Script options description

Below is detailed explanation of what each option stands for

Options:
   -h|--help               Display this help

   -a|--ASVtable           Required. Biom/tsv/csv File

   -m|--ASVmeta            Required. Count table related Metadata

   -s|--ASVsequence        Required. related ASV sequences

   -b|--BacteriaList       Required. Collection Name or list of bacteria
                           name used in the experiment. One per line

   -w|--wbdb               Required. Path to WormBiome genome database

   -o|--OutFolder          Output folder
                           Default: ./OUT/

   -s1|--Selector1         Name of column to use as category used
                           for graph plot categorisation and basic
                           statistics

   -t|--TableType          Input table type (BIOM/TSV/CSV)

   -c|--CountThreshold     Minimum read count threshold for samples
                           Default: 1000

   -p|--pandoc             Pandoc path if it is not installed in common place

   -v|--Verbose            Verbose mode. Provide a lot of details.

   -st|--Stats             Perform statistical analysis using the s1 column option

Downstream Analysis

Understanding the Pangene profile table

The Pangene profile table provide a pangene count per sample table. The table should look like the example below:

	Sample 1	Sample 2	Sample 3
GC_00000001	1000	520	1
GC_00000005	100	1000	100

We perform a global pangenome analysis on Wormbiome database which allow us to group gene with similar sequences into the same annotation group. Each annotation carries it's own set of more specialized annotations such as KEGG, COG, CAZy and more.

Converting Gene cluster to functional profiles

The pangenome table can then be transformed into a functional table (KEGG, COG, CAZy). We provide a specialized, table.transform.R script to do exactly that.

You can run the script has follow:

Rscript table.transform.R -i Pangene.profile.table.csv -o OUT_FILE -f FUNCTION_TO_CONVERT -h

Command details:

Pangene.profile.table.csv should be the file generated by the Biomeprofiler.sh script
OUT_FILE name for the output file
FUNCTION_TO_CONVERT name of the column from the WormBiome database to use. (See below)
-h option add the hierarchical categories associated with the KEGG annnotations (See below)
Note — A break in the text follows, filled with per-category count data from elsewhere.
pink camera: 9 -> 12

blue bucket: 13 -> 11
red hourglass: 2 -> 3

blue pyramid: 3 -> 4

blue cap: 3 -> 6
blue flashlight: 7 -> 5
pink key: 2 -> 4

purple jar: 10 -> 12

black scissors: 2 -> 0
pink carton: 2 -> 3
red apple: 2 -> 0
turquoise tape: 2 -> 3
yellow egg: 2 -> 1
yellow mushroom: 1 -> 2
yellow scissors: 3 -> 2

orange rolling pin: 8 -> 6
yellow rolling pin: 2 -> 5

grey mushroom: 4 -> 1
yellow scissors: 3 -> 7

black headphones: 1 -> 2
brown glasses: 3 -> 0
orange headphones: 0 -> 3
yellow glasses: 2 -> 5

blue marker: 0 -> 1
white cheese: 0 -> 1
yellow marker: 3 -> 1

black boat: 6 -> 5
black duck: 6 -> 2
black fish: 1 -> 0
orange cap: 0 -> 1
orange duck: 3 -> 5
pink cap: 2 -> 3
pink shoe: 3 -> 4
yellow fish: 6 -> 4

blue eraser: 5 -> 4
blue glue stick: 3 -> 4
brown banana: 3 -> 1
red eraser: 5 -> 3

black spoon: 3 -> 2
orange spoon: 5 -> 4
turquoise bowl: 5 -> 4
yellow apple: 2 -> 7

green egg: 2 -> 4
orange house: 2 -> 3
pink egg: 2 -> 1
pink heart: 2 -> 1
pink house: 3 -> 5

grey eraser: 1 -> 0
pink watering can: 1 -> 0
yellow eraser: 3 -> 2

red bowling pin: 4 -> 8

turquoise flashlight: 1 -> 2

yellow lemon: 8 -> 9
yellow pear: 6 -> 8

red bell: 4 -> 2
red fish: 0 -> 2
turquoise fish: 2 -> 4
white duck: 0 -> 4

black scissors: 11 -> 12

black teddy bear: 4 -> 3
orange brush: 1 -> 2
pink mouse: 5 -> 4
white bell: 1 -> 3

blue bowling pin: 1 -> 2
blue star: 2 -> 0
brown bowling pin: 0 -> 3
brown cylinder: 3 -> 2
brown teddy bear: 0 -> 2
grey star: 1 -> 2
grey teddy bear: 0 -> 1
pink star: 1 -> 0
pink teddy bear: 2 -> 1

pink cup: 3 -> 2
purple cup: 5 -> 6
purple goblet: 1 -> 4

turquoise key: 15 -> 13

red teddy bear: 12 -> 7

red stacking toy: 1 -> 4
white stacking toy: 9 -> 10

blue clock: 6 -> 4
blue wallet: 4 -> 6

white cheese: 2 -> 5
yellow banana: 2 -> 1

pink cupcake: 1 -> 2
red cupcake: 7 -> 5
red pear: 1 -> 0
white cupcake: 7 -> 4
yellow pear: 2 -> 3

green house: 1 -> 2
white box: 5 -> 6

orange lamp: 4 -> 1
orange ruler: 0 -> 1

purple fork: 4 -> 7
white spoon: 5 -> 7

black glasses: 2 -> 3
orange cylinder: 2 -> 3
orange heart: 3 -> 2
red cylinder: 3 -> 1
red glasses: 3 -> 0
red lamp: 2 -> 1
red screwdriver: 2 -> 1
You can use any column for the WormBiome consensus table but we recommend the following ones:

Column name	Description
Bakta_Cazy	Custom CAZy annotation based on Bakta gene calling.
Bakta_COG	Cluster of Orthologous Groups (COG) annotation from Bakta
Bakta_EC	Enzyme Commission (EC) number annotations
Bakta_GO	Gene Ontology (GO) annotations
Bakta_KO	Custom KEGG Orthology (KO) annotation based on Bakta gene calling
Bakta_PFAM	Protein family (PFAM) annotation

Dealing with Multiple annotations

Some genes carry multiple annotations. The KEGG annotations typically overlap accross function and enzymatic description. In this case the gene annotation will count for each annotations. For example, if a pangene is present 10 time in a sample and is annotated both with K0001 and K0002 it will add 10 count to both K0001 and K0002

KEGG extra annotations

We also provide a hierarchical organisation of the Kegg annotations that you can find here. You can add the -h option to the table.transform.R script to have the categorie appened to the table.

Warning

It is important to know that KEGG annotations can belong to multiple KEGG categories. This will duplicated many row in your table so handle your data accordingly if you want to perform further downstream analyses.

Known issue

Pandoc library missing

The last step of the script generates a little hmtl summary of the pipeline. Sometimes if your computer or environment is doesn't have the right latex library you might have an error message that looks like this:

Error: pandoc version 1.12.3 or higher is required and was not found (see the help page ?rmarkdown::pandoc_available).

There are no simple way to go around this. First you need to check if you R installation has access to a pandoc library. In R try:

If you get a 0 back you can try to install pandoc in your conda environment with:

conda install conda-forge::pandoc

The copy paste the pandoc path you get from the command below:

which pandoc

And pass this path with the -p option of the script.